Hani terapiye gitmiştim ya, hem acılarımı hafifletmek, hem şekere olan bağımlılığımı azaltmak, içimdeki hüznü boşaltmak için. Zavallı psikologum, bilmişliğimden ürkmüş, öğretmenlerde çok başarılı olamıyoruz filan demesine rağmen, onun ne denli sevgi dolu olduğunu görmek, dostluğu ve samimiyeti, orda bir dostum var kanaati verdiği için bana, başarmasını istemiştim. O elbette başardı, çünkü işini iyi yapmayı çok istiyordu.

Şeker bilindiği gibi yendikçe yenen bir zehir olduğundan, bir zaman yememeniz, arayı soğutuyor ve yemeden durabiliyorsunuz. Hani şeker yedikçe insülin salgılanır, salgılandıkça da yeniden yersiniz, hikayesi.

Artık şekerli yememde bir azalma var, peşinde koşmuyorum.

Öğrettiği nefes alma tekniği işe yarıyor, içiniz ferahlıyor sanki. Yoga tekniği değil mi bu, burnundan hızlıca, ciğerleriniz dolana dek nefes alıp, ağzınızdan veriyorsunuz, üst üste üç kez. Akşama dek onbeş kez yapılsa iyi. Gerçekten yapın, çok işe yarıyor, beni esnetebiliyor, ferahlıyorum yani.

Gelelim az yeme işine; yediğinizin yarısını yeme olayına odaklanacaksınız. Yemekten önce kafanızı bu noktaya toplarsanız, mesele kalmaz diyorum.
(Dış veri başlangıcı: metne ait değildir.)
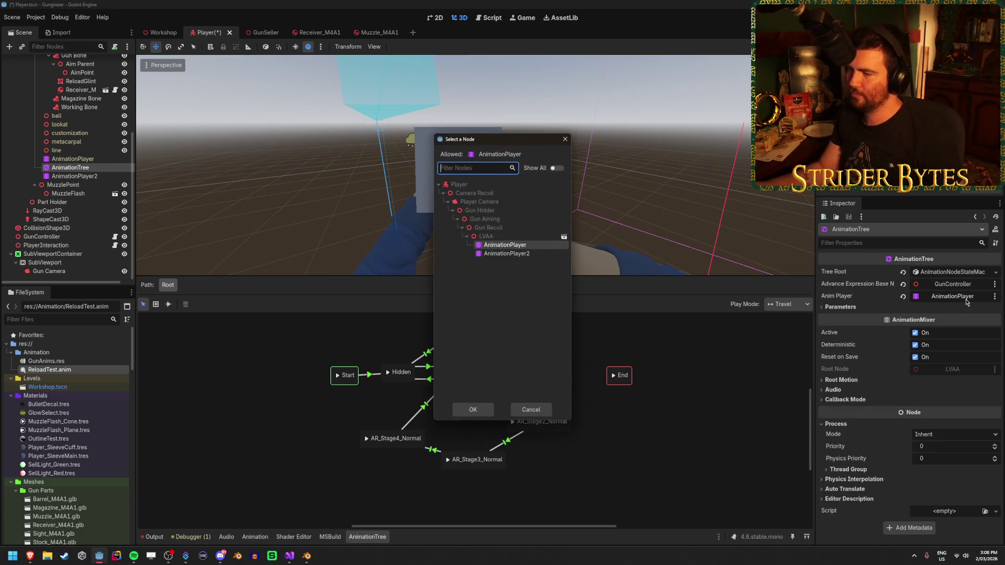
click(524, 255)
click(482, 407)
Ben de mesele kaldı maalesef, çünkü yemeyi seviyorum, buna rağmen eskisinden daha iyi durumdayım.

Bir köşeye oturup, ben başarabilirim diyenlerin bir psiloğa gereksinimi olmayabilir, ama benim her zaman kapı arkalarında duran sevgilere ve desteklere ihtiyacım odu, onların desteğini istiyorum, öğrenmemi ve uygulamamı kolaylaştırıyorlar, bazen bu bir arkadaş ta olabiliyor.
Hiç bir zaman sevgisiz, dostsuz, arkadaşsız, akrabasız, yalnız kalmam, umarım, yoksa yaşayamam.

Hipnoterapisimi öperim, emeklerinin yerini bulmasını dilerim.

 
Toplam blog
: 50
: 746
Kayıt tarihi
: 27.01.08
 
 

Biyologum ama öğretmenlik yaptım. Emekli oldum ve nihayet duygularımı, yaşadıklarımı, gördüklerimi p..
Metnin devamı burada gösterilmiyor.